SOURCE DOCUMENT:
-- Opening Marker --
Wounded pararescueman who kept fighting Taliban for hours awarded Bronze Star
By CHAD GARLAND | STARS AND STRIPES
An Air Force pararescueman was awarded a Bronze Star with valor this week, following several surgeries and months of efforts to get back on duty after being seriously wounded in Afghanistan last year.
Shrapnel from a grenade blast ripped into Staff Sgt. Aaron Metzger’s right arm and chest while he treated two severely injured Afghan commandos he had carried out of the line of fire during a nighttime raid against the Taliban in April 2018.
The airman put a tourniquet on his own arm, helped one of the wounded Afghans into cover in a sheep shed and readied to fight with all he had left. Then a Green Beret showed up and Metzger calmly talked him through treating his wounds.
“When he found me, I felt a sense of relief,” Metzger said last year, several months after the mission. “I had my guard up this whole time because I was prepared to fight until the end.”
Before he could be evacuated from the battlefield, he’d be wounded again by gunfire while continuing to fight.
On Monday, during a ceremony at Georgia’s Moody Air Force Base, Gen. Mike Holmes said he was proud to present Metzger the military’s fourth-highest individual medal, with a “V” device for battlefield courage, noting both Metzger’s actions that April night in Afghanistan and his efforts to return to duty since.
“I know this room understands what you did better than most,” said Holmes, head of Air Combat Command, in front of leaders from the base, as well as Metzger’s family and his fellow members of the 38th Rescue Squadron. “I’m sure it’s an honor to be able to do this in front of people who understand.”
Standing in front of a wall decorated with a large pair of green footprints, a pararescue symbol, Holmes said Metzger was the son of a security forces master sergeant, but didn’t immediately join the service after high school and had first considered the Coast Guard.
“He got interested in the rescue swimmer program,” Holmes said. “Fortunately for us, their recruiter was never in the office … but the Air Force guy was.”
Metzger enlisted to be a PJ but struggled to make it at first, spending a few years in another field before qualifying for the elite battlefield rescue specialty, Holmes said.
-- Closing Marker --
STUDY QUESTIONS:
**A.** Reproduce the passage of the Bronze Star article that begins at the words "Standing in front" and stops after "specialty, Holmes said.".
**B.** According to the Bronze Star article, on what grounds did Gen. Mike Holmes present Metzger the medal?
Nothing in the items is needed here.

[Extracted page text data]
-- Opening Marker --
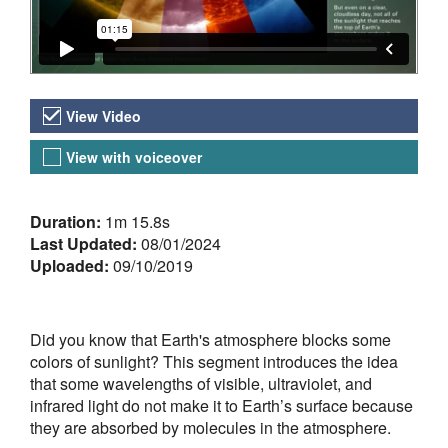
Video Versions
View Video
View with voiceover
About the Video
Duration:
1m 15.8s
Last Updated:
08/01/2024
Uploaded:
09/10/2019
Did you know that Earth's atmosphere blocks some
colors of sunlight? This segment introduces the idea
that some wavelengths of visible, ultraviolet, and
infrared light do not make it to Earth’s surface because
they are absorbed by molecules in the atmosphere.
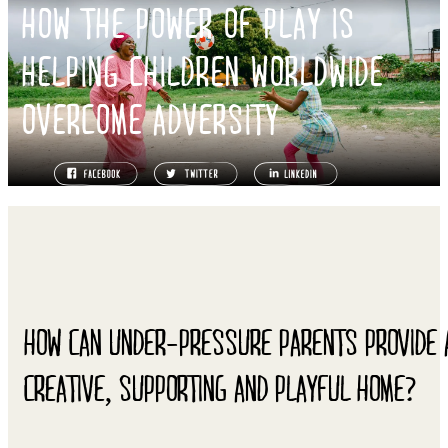
HOW THE POWER OF PLAY IS
HELPING CHILDREN WORLDWIDE
OVERCOME ADVERSITY
HOW CAN UNDER-PRESSURE PARENTS PROVIDE 
CREATIVE, SUPPORTING AND PLAYFUL HOME?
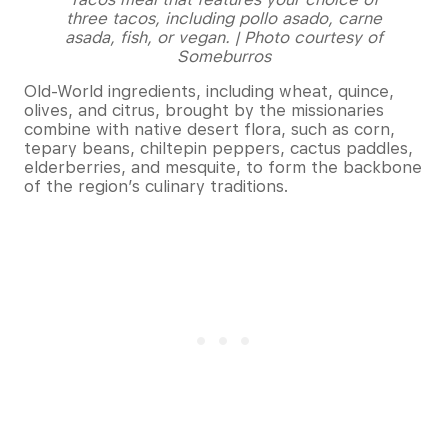
three tacos, including pollo asado, carne
asada, fish, or vegan. | Photo courtesy of
Someburros
Old-World ingredients, including wheat, quince,
olives, and citrus, brought by the missionaries
combine with native desert flora, such as corn,
tepary beans, chiltepin peppers, cactus paddles,
elderberries, and mesquite, to form the backbone
of the region’s culinary traditions.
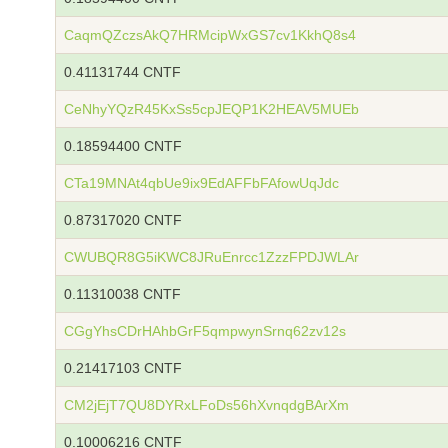
CaqmQZczsAkQ7HRMcipWxGS7cv1KkhQ8s4
0.41131744 CNTF
CeNhyYQzR45KxSs5cpJEQP1K2HEAV5MUEb
0.18594400 CNTF
CTa19MNAt4qbUe9ix9EdAFFbFAfowUqJdc
0.87317020 CNTF
CWUBQR8G5iKWC8JRuEnrcc1ZzzFPDJWLAr
0.11310038 CNTF
CGgYhsCDrHAhbGrF5qmpwynSrnq62zv12s
0.21417103 CNTF
CM2jEjT7QU8DYRxLFoDs56hXvnqdgBArXm
0.10006216 CNTF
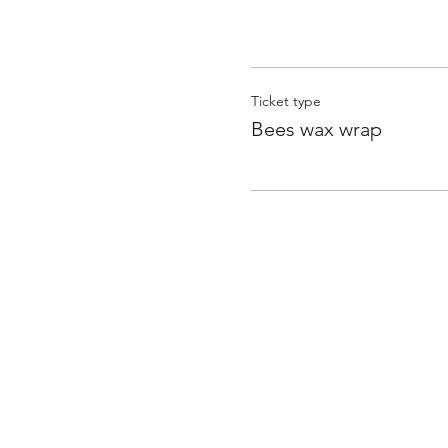
Ticket type
Bees wax wrap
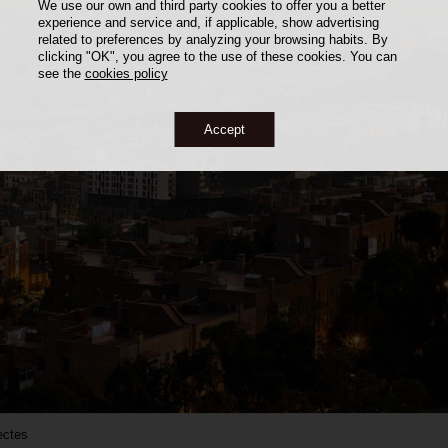
We use our own and third party cookies to offer you a better
experience and service and, if applicable, show advertising
related to preferences by analyzing your browsing habits. By
clicking "OK", you agree to the use of these cookies. You can
see the
cookies policy
Accept
ectes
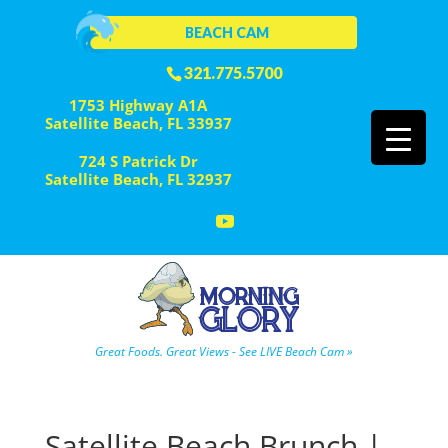
BEACH CAM
321.775.5700
1753 Highway A1A
Satellite Beach, FL 33937
724 S Patrick Dr
Satellite Beach, FL 32937
Great Foods. Great Views - See LIVE Beach Cam »
Satellite Beach Brunch |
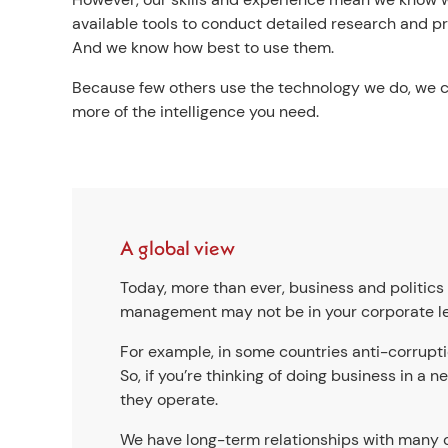
available tools to conduct detailed research and pro
And we know how best to use them.
Because few others use the technology we do, we 
more of the intelligence you need.
A global view
Today, more than ever, business and politics 
management may not be in your corporate lead
For example, in some countries anti-corrupt
So, if you’re thinking of doing business in a
they operate.
We have long-term relationships with many of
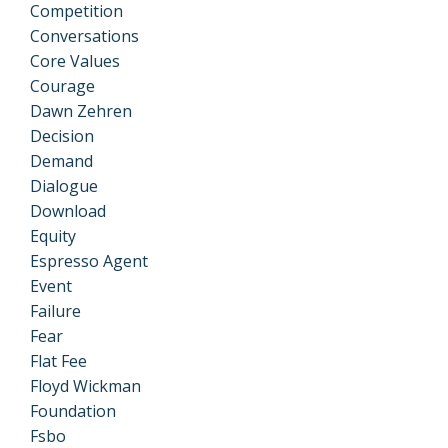
Competition
Conversations
Core Values
Courage
Dawn Zehren
Decision
Demand
Dialogue
Download
Equity
Espresso Agent
Event
Failure
Fear
Flat Fee
Floyd Wickman
Foundation
Fsbo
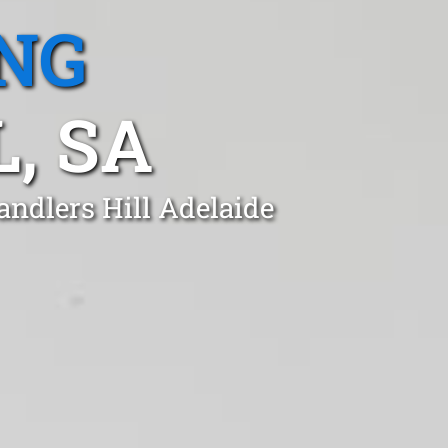
NG
, SA
andlers Hill Adelaide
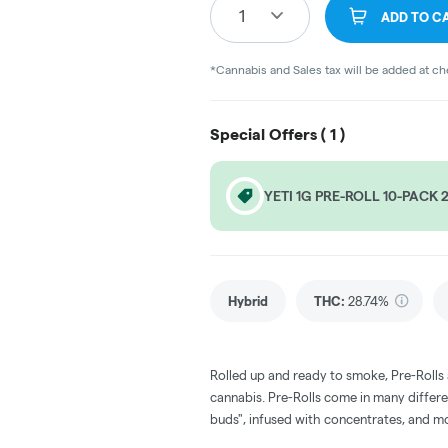
1
ADD TO C
*Cannabis and Sales tax will be added at c
Special Offers (
1
)
YETI 1G PRE-ROLL 10-PACK 
Hybrid
THC
:
28.74%
Rolled up and ready to smoke, Pre-Rolls
cannabis. Pre-Rolls come in many differe
buds", infused with concentrates, and m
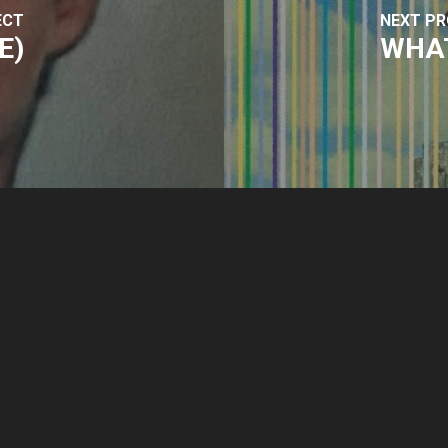
ECT
NEXT P
E)
WHAT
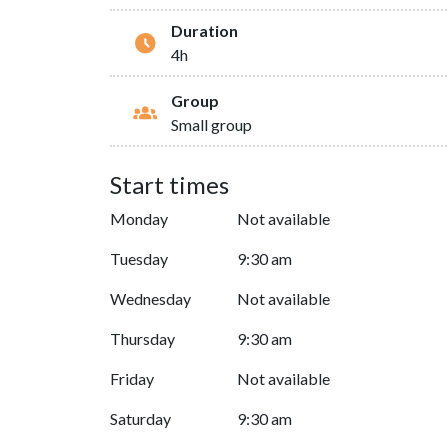
Duration
4h
Group
Small group
Start times
Monday
Not available
Tuesday
9:30 am
Wednesday
Not available
Thursday
9:30 am
Friday
Not available
Saturday
9:30 am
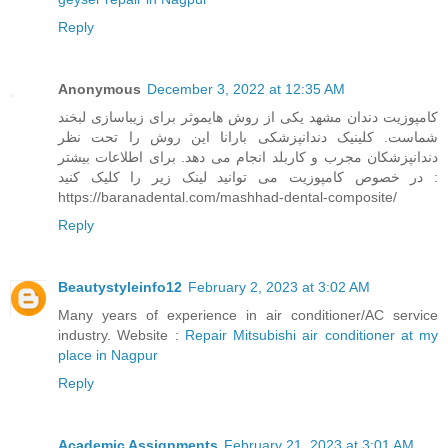
Reply
Anonymous
December 3, 2022 at 12:35 AM
کامپوزیت دندان مشهد یکی از روش هایموثر برای زیباسازی لبخند
شماست. کلینیک دندانپزشکی بارانا این روش را تحت نظر
دندانپزشکان مجرب و کاربلد انجام می دهد. برای اطلاعات بیشتر
در خصوص کامپوزیت می توانید لینک زیر را کلیک کنید :
https://baranadental.com/mashhad-dental-composite/
Reply
Beautystyleinfo12
February 2, 2023 at 3:02 AM
Many years of experience in air conditioner/AC service
industry. Website :
Repair Mitsubishi air conditioner at my
place in Nagpur
Reply
Academic Assignments
February 21, 2023 at 3:01 AM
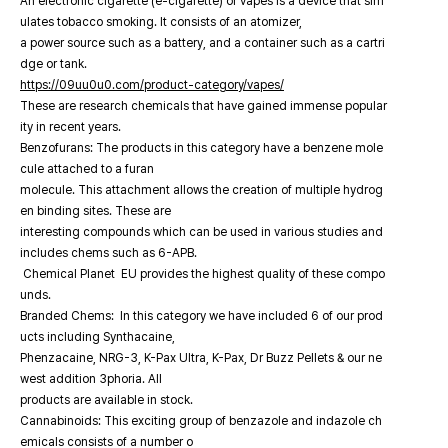
An electronic cigarette (e-cigarette) or vapes is a device that sim
ulates tobacco smoking. It consists of an atomizer,
a power source such as a battery, and a container such as a cartri
dge or tank.
https://09uu0u0.com/product-category/vapes/
These are research chemicals that have gained immense popular
ity in recent years.
Benzofurans: The products in this category have a benzene mole
cule attached to a furan
molecule. This attachment allows the creation of multiple hydrog
en binding sites. These are
interesting compounds which can be used in various studies and
includes chems such as 6-APB.
Chemical Planet EU provides the highest quality of these compo
unds.
Branded Chems: In this category we have included 6 of our prod
ucts including Synthacaine,
Phenzacaine, NRG-3, K-Pax Ultra, K-Pax, Dr Buzz Pellets & our ne
west addition 3phoria. All
products are available in stock.
Cannabinoids: This exciting group of benzazole and indazole ch
emicals consists of a number o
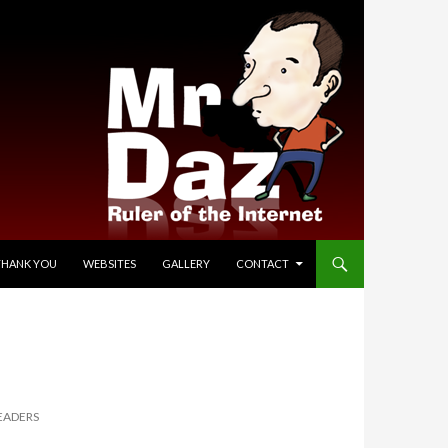
THANK YOU
WEBSITES
GALLERY
CONTACT
EADERS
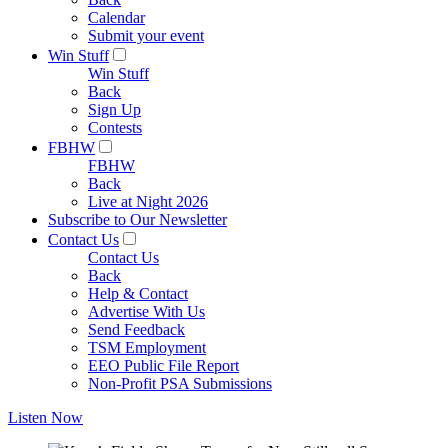
Calendar
Submit your event
Win Stuff
Win Stuff
Back
Sign Up
Contests
FBHW
FBHW
Back
Live at Night 2026
Subscribe to Our Newsletter
Contact Us
Contact Us
Back
Help & Contact
Advertise With Us
Send Feedback
TSM Employment
EEO Public File Report
Non-Profit PSA Submissions
Listen Now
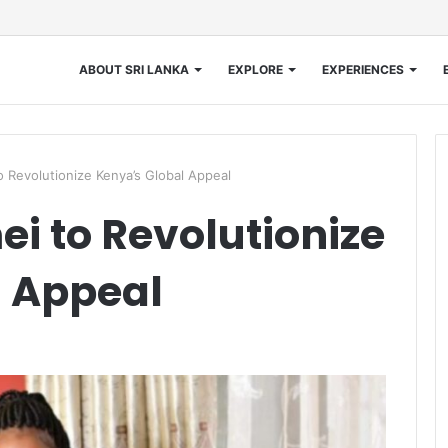
ABOUT SRI LANKA
EXPLORE
EXPERIENCES
 Revolutionize Kenya’s Global Appeal
 to Revolutionize
l Appeal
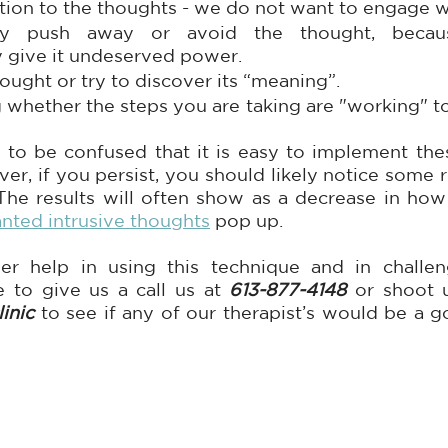
tion to the thoughts - we do not want to engage w
ely push away or avoid the thought, becau
y give it undeserved power.  
ought or try to discover its “meaning”.
whether the steps you are taking are "working" to 
 to be confused that it is easy to implement thes
er, if you persist, you should likely notice some res
The results will often show as a decrease in how
nted intrusive thoughts
 pop up.
er help in using this technique and in challeng
e to give us a call us at 
613-877-4148
inic
 to see if any of our therapist’s would be a go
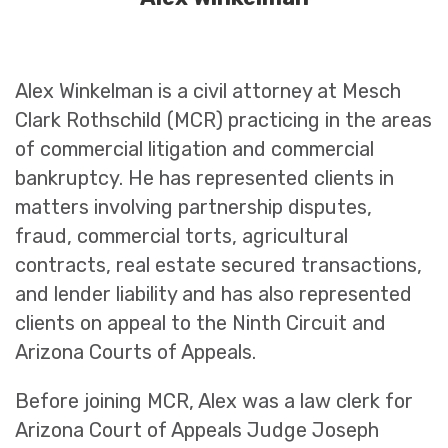
Alex Winkelman is a civil attorney at Mesch
Clark Rothschild (MCR) practicing in the areas
of commercial litigation and commercial
bankruptcy. He has represented clients in
matters involving partnership disputes,
fraud, commercial torts, agricultural
contracts, real estate secured transactions,
and lender liability and has also represented
clients on appeal to the Ninth Circuit and
Arizona Courts of Appeals.
Before joining MCR, Alex was a law clerk for
Arizona Court of Appeals Judge Joseph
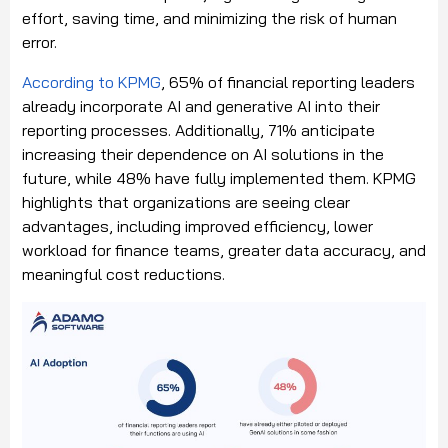
effort, saving time, and minimizing the risk of human
error.
According to KPMG
, 65% of financial reporting leaders
already incorporate AI and generative AI into their
reporting processes. Additionally, 71% anticipate
increasing their dependence on AI solutions in the
future, while 48% have fully implemented them. KPMG
highlights that organizations are seeing clear
advantages, including improved efficiency, lower
workload for finance teams, greater data accuracy, and
meaningful cost reductions.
-- Closing Marker --
EXERCISE SOLUTIONS:
**A.**
Standing in front of a wall decorated with a large pair of green footprints, a pararescue symbol, Holmes said Metzger was the son of a security forces master sergeant, but didn’t immediately join the service after high school and had first considered the Coast Guard.
“He got interested in the rescue swimmer program,” Holmes said. “Fortunately for us, their recruiter was never in the office … but the Air Force guy was.”
Metzger enlisted to be a PJ but struggled to make it at first, spending a few years in another field before qualifying for the elite battlefield rescue specialty, Holmes said.

**B.** Holmes cited both Metzger's actions during the April night in Afghanistan and his efforts to return to duty since then.